İŞSİZLİĞE ÇARE Mİ?
Türkiye’de işsizliğin en çok olduğu illerin içindeyiz. Batmandaki işsizlik çoğu zaman resmi verilerle de paylaşılıyor. İşsizliğe çare olarak 5 aylığa veya 7-8 aylığına açılan Toplum Çalışma Yararı Programı ile çare aranıyor.
Öte yandan 2 veya 4 yıllık üniversite okuduktan sonra yine iş buılamayanlar var.
Memleket üniversiteli işsizle dolu
Bugün Batmanda her kahvehane, cafe ve parkta oturan birkaç kişiden biri muhakkak işsiz.
Malum, Türkiye’de nüfus ortalamasına göre en fazla işsiz ve genç nüfus yoğunluğu en fazla Batmanda var.
Yani işsizliğin başkenti durumundayız.
Her evde bir yada daha fazla işsiz var.
Artık işsizler arasında bolca üniversite, hatta yüksek lisans mezunları da var.
Fakülteler her yıl onbinlerce mezun veriyor ama %10’u bile iş bulamıyor.
Türkiye’de nüfusun ve dolayısıyla istihdam içindeki nüfusun eğitim göstergeleri giderek iyileşiyor.
25 yıl önce Türkiye’de 15 yaş üstü nüfusun yüzde 3’ü üniversite mezunu iken bugün bu oran yüzde 13 (üniversite mezunu derken, yükseköğretim mezunu herkesi -2 yıllık, 4 yıllık, lisans üstü, açıköğretim- kastediyoruz).
Üniversite mezunlarının çalışma yaşamına katılımı daha yüksek olduğu için, istihdam içindeki payları, nüfus içindeki paylarından çok daha yüksek.
1990 yılında Türkiye’de çalışan nüfusun yüzde 11’i üniversite mezunuydu.
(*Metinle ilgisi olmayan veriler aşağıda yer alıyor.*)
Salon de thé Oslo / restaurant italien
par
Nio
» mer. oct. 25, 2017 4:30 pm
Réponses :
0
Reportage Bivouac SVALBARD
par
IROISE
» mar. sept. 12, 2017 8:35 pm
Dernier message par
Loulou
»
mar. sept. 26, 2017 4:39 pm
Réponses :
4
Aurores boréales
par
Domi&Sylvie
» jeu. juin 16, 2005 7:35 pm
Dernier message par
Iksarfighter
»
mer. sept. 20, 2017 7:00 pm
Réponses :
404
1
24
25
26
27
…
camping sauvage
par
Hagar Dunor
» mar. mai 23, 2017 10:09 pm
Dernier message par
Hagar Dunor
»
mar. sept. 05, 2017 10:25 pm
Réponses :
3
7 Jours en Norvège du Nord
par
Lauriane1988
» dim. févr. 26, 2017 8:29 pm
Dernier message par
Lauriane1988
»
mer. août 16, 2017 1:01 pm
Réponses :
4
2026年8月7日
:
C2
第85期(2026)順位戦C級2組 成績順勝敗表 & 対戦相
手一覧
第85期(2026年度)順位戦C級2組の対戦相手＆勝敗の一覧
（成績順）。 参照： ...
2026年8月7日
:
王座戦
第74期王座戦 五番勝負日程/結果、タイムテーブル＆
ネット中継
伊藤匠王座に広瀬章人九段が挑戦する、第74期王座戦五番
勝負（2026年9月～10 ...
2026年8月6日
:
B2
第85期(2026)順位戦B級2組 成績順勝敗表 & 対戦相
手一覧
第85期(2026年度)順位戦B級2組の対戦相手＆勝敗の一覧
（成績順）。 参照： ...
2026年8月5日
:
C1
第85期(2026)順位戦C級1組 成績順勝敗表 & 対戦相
Bugün bu oran yüzde 36’yı bulmuş durumda.
Yani istihdam içindeki her dört kişiden biri üniversite mezunu...
Bu tablonun oluşmasında özellikle de son yıllarda üniversite ve üniversite öğrencisi sayısının artması etkili oldu.
Bugün Batmanda çoğunluklu 2 yıllıklar olmak üzere 12 binden fazla öğrenci var.
Hatırlarsanız bu sayı daha önce birkaç bindi.
Türkiye’de 2005 yılında 80 üniversite ve 2 milyonun biraz üzerinde üniversite öğrencisi vardı. Günümüzde üniversite sayısı 200’ü aşarken, öğrenci sayısı 10 milyonu geçti.
Üniversite sayısındaki bu sağlıksız artış ayrı bir tartışma konusu…
Ancak şurası açık ki önümüzdeki yıllarda, üniversite mezunlarının hem nüfus hem işgücü içindeki payı artmaya devam edecek…
Türkiye genelinde işgücüne (çalışma yaşamına) katılım oranı 2017 yılı itibariyle yüzde 55,1. Üniversite mezunlarında ise bu oran yüzde 81,4!
Dolayısıyla üniversite mezuniyeti ile işgücüne katılım arasında çok sıkı bağlar var. Üniversite mezunu kadın ve erkeklerin çalışma eğilimi çok daha yüksek. O halde iki önemli soru gündeme geliyor: Üniversite mezunları, bugün yeterince istihdam edilebiliyor mu?
Sayıları her geçen gün artan ve çalışma yaşamına girmeye son derece istekli olan üniversite mezunlarına yeterli istihdam olanakları gelecekte sağlanabilecek mi?
En genel hatlarıyla ifade etmek gerekirse, bu değişimin temel nedeni şu: Üniversite mezunlarının işgücüne katılım eğilimi çok daha yüksek, üniversite mezunu sayısı ve oranı hızla artıyor ancak yeterli sayıda istihdam olanağı sağlanmıyor. Diğer eğitim düzeylerinde uzun süre iş bulamayanlar umudunu kaybedip işgücünden çekilirken, “boşuna mı okuduk” diyen üniversite mezunları iş aramakta ısrar ediyor. Özetle üniversite mezunu işgücü arzı, üniversite mezunu işgücü talebinin üstünde ve aradaki makas giderek açılıyor. Türkiye’de 1980 darbesinden bu yana şiddetli biçimde uygulanan yeni-liberal politikalar ve benimsenen “kalkınma” modeli, eğitim düzeyi yüksek işgücüne yeterli istihdam olanakları yaratmıyor. Üniversite okumak, işsizlik sorununa merhem olmuyor!